## [Page text]

▼▼▼

You get a bonus. You decide to kill your home loan faster. You call your bank. Then the executive mentions a "small prepayment charge." It isn't small. And nobody told you this when you signed.
Priya's Story: The Bonus That Didn't Help
Priya took a ₹50L home loan from HDFC Bank in 2021 at a fixed rate of 8.35% for 20 years. By mid-2024, she'd been promoted twice and got a ₹15L performance bonus. Her first thought: knock a chunk off the home loan. Less debt, less stress.
She called HDFC. The executive told her she could prepay, but there would be a 2.5% prepayment penalty on the outstanding amount. Her outstanding balance was ₹47.8L. Penalty: ₹1,19,500. Plus 18% GST: ₹21,510. Total cost to prepay: ₹1,41,010.
She had a fixed rate loan. She didn't know. She'd signed the sanction letter without checking prepayment clauses three years earlier. Nobody had flagged it.

▲▲▲

## [Collected material]
▼▼▼

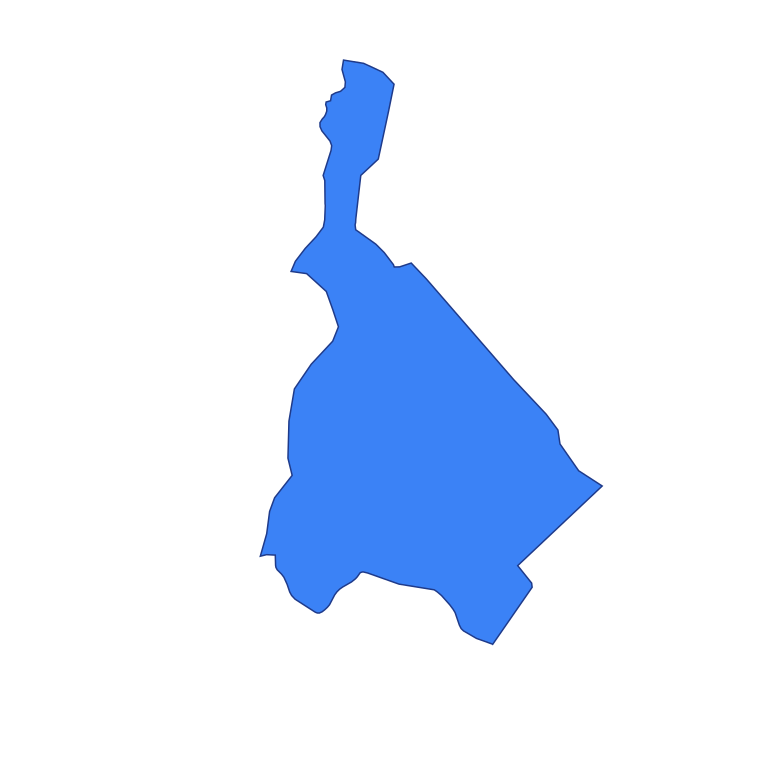 Mamou, Mercator projection, rotated 317°
{"feature_id": "GIN-5653", "entity_name": "Mamou", "entity_type": "Prefecture", "adm_level": 1, "iso_a3": "GIN", "parent_name": "Guinea", "parent_adm1": "", "projection": "mercator", "projection_center": [-11.878, 10.604], "detail": "fine", "context": "isolated", "style": "filled", "palette": "blue", "viewbox_px": 768, "rotation_deg": 317, "n_neighbors": 0, "source": "natural_earth", "source_scale": "10m", "svg_char_len": 1551}
<svg xmlns="http://www.w3.org/2000/svg" viewBox="0 0 768 768"><g transform="rotate(317 384 384)"><path d="M474.0,607.4L357.9,608.0L356.2,630.3L353.7,633.7L286.0,648.5L286.0,648.4L278.1,633.1L273.8,618.9L273.6,615.5L274.7,611.7L280.1,599.7L280.9,595.9L281.5,590.4L281.8,578.0L281.2,572.5L280.4,568.8L258.5,540.6L243.1,511.0L240.5,507.1L239.0,506.2L237.8,505.8L236.7,506.0L232.9,506.8L230.4,507.0L225.2,506.6L215.4,504.3L211.7,503.8L207.9,503.9L204.1,504.6L193.6,508.3L190.3,508.7L186.7,508.7L183.4,508.4L180.5,507.4L179.0,505.9L178.1,504.0L172.2,480.8L172.2,475.7L173.2,471.8L176.5,464.5L179.0,457.1L179.4,453.1L179.2,447.0L179.9,444.4L181.1,442.6L187.8,435.0L181.7,428.7L176.1,425.6L196.1,413.5L213.4,399.2L226.4,392.6L254.5,388.2L263.2,372.7L289.2,346.3L315.1,326.5L344.3,319.9L375.7,317.7L389.7,311.1L397.3,294.6L404.9,277.0L402.7,250.5L392.8,238.3L402.9,233.8L418.9,231.1L434.7,230.0L446.6,227.9L452.6,223.5L462.8,213.4L463.9,211.9L479.4,194.9L481.7,190.0L504.5,177.1L508.3,174.0L510.2,169.5L511.2,156.5L512.7,152.2L515.4,149.2L519.5,148.1L522.8,147.8L525.1,147.0L528.2,145.4L530.4,143.1L531.9,139.9L534.0,138.3L538.1,140.4L542.7,136.9L547.1,138.0L551.8,140.3L557.7,140.4L561.8,136.7L567.8,125.3L575.3,119.5L587.8,135.6L595.8,155.3L595.8,171.6L573.1,187.8L533.2,215.6L509.3,215.6L475.9,244.1L473.3,246.6L471.4,247.9L468.5,251.9L473.4,276.2L473.8,288.1L472.3,303.1L471.3,305.4L475.3,309.0L486.4,314.1L486.6,336.1L481.8,469.1L482.0,516.7L479.8,536.3L471.8,547.9L467.2,580.2L474.0,607.4Z" fill="#3b82f6" stroke="#1e3a8a" stroke-width="1.5"/></g></svg>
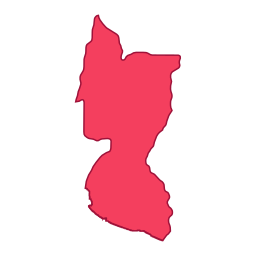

▲▲▲

## [Task requirements]
Please return the home loan prepayment text above, copied word for word from "She called HDFC." up to and including "to prepay: ₹1,41,010.".

## [Solved exercise]
She called HDFC. The executive told her she could prepay, but there would be a 2.5% prepayment penalty on the outstanding amount. Her outstanding balance was ₹47.8L. Penalty: ₹1,19,500. Plus 18% GST: ₹21,510. Total cost to prepay: ₹1,41,010.